• [Activity] In the entries below, find the line containing "that if the" and the line containing "JOIN OUR NEWSLETTER". Copy those two lines and everything between them exactly, and only that.

• [Data for analysis]
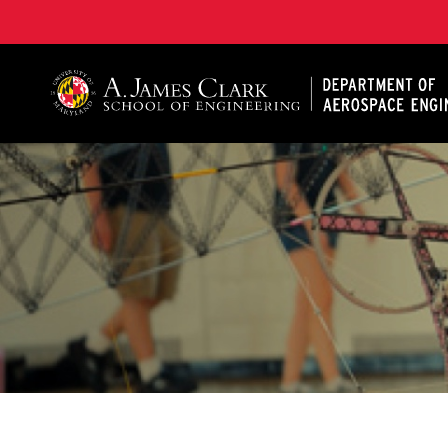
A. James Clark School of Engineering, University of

---

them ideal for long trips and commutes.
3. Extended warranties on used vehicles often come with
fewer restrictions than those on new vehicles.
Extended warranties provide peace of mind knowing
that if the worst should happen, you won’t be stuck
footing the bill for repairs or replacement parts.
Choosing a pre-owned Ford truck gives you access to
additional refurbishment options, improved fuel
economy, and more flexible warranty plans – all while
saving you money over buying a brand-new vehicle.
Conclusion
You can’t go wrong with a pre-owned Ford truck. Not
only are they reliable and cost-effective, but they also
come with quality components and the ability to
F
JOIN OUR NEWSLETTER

• [Solution below]
that if the worst should happen, you won’t be stuck
footing the bill for repairs or replacement parts.
Choosing a pre-owned Ford truck gives you access to
additional refurbishment options, improved fuel
economy, and more flexible warranty plans – all while
saving you money over buying a brand-new vehicle.
Conclusion
You can’t go wrong with a pre-owned Ford truck. Not
only are they reliable and cost-effective, but they also
come with quality components and the ability to
F
JOIN OUR NEWSLETTER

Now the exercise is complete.